If any NTEAA members have experience in rebuilding/troubleshooting/diagonositc on a 2004 Prius ICE/ICU/main and aux battery please post thanks. I want to get my salvage 04 Prius running. thanks


----------



## Zemmo (Sep 13, 2007)

Why does the inverter have to be rebuilt. What went wrong with it? I know know of anyone who has attempted to rebuild an inverter on a Prius. I think you would have a hard time finding someone who has.


----------



## TexasCotton (Sep 18, 2008)

Zemmo said:


> Why does the inverter have to be rebuilt. What went wrong with it? I know know of anyone who has attempted to rebuild an inverter on a Prius. I think you would have a hard time finding someone who has.

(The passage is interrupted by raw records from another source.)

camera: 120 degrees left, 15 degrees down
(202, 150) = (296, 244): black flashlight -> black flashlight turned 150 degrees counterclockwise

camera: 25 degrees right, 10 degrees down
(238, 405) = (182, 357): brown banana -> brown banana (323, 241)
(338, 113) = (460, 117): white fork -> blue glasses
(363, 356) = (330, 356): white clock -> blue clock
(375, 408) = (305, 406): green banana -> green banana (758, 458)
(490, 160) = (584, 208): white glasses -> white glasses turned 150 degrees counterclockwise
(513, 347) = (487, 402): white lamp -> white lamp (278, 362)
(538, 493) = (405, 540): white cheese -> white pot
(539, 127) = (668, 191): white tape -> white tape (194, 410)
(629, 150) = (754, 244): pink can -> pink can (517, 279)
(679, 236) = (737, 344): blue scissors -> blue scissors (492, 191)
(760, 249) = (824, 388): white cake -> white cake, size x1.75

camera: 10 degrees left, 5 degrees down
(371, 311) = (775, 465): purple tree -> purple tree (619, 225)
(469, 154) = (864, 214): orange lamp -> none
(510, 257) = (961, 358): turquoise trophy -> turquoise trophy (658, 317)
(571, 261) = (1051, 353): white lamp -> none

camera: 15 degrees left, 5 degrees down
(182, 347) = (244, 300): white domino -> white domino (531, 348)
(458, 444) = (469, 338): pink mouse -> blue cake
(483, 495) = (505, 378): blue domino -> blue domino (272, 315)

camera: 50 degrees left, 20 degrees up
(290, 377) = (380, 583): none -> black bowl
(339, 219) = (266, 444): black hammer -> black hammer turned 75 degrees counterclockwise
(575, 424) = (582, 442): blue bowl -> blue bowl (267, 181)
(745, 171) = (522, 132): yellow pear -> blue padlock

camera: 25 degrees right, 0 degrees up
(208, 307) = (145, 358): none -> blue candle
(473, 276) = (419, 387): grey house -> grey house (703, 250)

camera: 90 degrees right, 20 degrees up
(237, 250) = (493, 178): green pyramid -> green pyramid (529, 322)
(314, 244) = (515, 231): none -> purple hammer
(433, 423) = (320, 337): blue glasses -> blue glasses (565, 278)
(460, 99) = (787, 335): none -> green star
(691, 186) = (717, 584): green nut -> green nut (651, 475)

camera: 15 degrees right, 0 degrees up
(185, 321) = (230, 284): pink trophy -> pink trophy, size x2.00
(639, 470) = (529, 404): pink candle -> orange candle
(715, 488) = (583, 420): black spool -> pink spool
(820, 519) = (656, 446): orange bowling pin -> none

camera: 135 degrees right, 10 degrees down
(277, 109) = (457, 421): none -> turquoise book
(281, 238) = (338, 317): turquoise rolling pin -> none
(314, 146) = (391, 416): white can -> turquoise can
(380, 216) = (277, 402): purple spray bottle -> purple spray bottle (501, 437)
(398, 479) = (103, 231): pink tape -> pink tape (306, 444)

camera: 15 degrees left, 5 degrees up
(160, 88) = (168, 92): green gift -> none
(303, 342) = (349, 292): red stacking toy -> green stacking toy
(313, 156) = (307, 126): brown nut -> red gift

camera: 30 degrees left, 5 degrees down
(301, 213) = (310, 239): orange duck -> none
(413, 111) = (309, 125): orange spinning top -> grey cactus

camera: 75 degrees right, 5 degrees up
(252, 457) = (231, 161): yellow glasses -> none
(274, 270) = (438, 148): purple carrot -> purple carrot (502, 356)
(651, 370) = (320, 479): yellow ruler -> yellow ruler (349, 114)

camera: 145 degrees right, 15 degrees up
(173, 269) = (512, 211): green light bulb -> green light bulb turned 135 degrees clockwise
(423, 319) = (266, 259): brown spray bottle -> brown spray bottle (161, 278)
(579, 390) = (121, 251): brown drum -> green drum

I am unsure why? However, some of the reasons vehicles are sent to salvage yard is because of the unrepairability/front end damage/roll over/insurance disposal/ cash 4 clunks/ etc issues. 
This vehicle was listed by an insurance company as injectors bad and inverter bad. I have seen two places Indiana and SC which rebuild battery and inverter. Otherwise a used/salvage yard inverter runs from $300 ebay to $800 or dealer which cost $5000 Tech wise the ICU includes IGBT/rectifier/power supply/boost converter/switch regulator or go look at this link www.automotivedesignline.com/showArticle.jhtml;?articleID=199501719


----------



## TexasCotton (Sep 18, 2008)

*UPDATE*

I have my Prius driveable .However I get several dashboard warning signals /MFD symbols. The local toyota svc dept turn me down on any repair work. The vehicle is "junk" according to them and has the these codes P1150 (coolant flow block) and P0A080 (HV block).


----------